Acabo de conversar con los participantes de un diplomado de narrativa, donde discutimos y practicamos la crónica como género y como misión. Les he propuesto a los compañeros que no cedamos a la tentación de suscribir lo dicho por Umberto Eco: decía el pobre sabio que las redes sociales son nefastas porque están llenas de imbéciles con el mismo derecho de hablar que tiene alguien con premio Nobel. Creo que si algo bueno tienen las redes es que no son el reino de los viejos verdes y aburridos como Umberto Eco.
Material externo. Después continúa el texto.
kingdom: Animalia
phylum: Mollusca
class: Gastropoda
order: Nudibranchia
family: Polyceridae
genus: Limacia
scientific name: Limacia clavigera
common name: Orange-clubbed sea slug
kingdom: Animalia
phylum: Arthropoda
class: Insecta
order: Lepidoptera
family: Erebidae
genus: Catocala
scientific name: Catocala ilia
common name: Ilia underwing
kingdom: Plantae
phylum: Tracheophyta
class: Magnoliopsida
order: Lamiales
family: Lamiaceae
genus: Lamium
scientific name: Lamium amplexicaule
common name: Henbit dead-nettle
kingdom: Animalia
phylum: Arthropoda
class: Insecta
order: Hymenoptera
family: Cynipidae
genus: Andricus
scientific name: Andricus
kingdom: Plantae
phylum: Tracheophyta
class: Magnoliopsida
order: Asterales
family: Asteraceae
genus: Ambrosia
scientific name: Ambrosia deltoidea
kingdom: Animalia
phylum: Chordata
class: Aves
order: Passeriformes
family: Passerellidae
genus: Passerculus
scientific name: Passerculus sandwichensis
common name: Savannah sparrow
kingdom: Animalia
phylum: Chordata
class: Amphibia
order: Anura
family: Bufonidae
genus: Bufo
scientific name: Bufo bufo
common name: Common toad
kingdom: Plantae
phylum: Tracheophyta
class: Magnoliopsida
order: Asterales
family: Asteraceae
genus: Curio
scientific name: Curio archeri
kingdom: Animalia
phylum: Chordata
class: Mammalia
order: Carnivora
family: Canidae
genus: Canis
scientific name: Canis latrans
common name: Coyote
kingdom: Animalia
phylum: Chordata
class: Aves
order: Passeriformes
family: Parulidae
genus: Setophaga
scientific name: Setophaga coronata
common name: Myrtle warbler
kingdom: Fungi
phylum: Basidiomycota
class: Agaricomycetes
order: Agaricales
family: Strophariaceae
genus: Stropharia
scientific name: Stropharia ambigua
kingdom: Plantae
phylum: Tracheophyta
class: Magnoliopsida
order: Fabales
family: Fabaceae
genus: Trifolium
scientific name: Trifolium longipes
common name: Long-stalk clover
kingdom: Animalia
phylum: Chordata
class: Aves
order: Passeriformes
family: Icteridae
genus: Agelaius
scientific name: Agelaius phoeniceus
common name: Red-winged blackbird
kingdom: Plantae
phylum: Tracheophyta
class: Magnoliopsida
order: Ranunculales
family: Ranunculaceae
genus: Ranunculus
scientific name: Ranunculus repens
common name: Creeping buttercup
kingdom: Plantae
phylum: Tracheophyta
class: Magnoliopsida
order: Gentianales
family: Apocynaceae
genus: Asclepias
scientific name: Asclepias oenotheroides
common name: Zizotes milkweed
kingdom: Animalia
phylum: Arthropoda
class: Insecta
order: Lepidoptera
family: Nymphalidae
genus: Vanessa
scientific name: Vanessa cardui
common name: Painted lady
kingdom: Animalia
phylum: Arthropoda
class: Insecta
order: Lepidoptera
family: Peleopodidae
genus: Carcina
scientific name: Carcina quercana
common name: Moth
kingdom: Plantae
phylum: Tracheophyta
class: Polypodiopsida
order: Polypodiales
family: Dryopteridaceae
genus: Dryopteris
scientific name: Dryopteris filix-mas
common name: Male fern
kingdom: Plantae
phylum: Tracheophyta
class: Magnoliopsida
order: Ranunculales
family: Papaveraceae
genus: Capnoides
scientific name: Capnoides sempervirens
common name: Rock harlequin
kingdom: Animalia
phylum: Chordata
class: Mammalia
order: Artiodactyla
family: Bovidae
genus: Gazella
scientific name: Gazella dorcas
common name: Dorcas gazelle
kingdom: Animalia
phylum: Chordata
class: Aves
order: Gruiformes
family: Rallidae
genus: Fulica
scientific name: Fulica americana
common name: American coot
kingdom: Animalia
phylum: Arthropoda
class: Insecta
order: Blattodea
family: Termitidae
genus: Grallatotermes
Hay gente publicando cosas maravillosas, piezas de arte, literatura y otras disciplinas, que dan un respiro y dejan un mensaje importante: no todo está putrefacto, no todo es sumisión total al nuevo canon que nos invita a aquietarnos y estupidizarnos.

También nos queda como consuelo o motivación la invitación a discutir el «para qué». Estamos secuestrados en este territorio fabricado por los malos (nada que no haya planteado The Matrix en todos sus vericuetos); entonces, ¿qué haremos mientras estemos aquí? ¿Dejarnos embelesar por el llamado a la inacción o dedicarnos aunque sea a propagar dudas, a conspirar hasta encontrar formas de escapar total o temporalmente a la red?

Tal vez seamos los gérmenes, a veces resistentes y a veces no tanto, de una enfermedad que habrá de liquidar al enemigo digital que nos empuja a ser digitales. Tal vez sólo logremos un par de acciones o gestos más inútiles que quijotescos. Pero tal vez no. No sé si va siendo hora de desenredarnos (separarnos de las redes) o de enredarnos más para mejor conspirar desde adentro. Se aceptan sugerencias.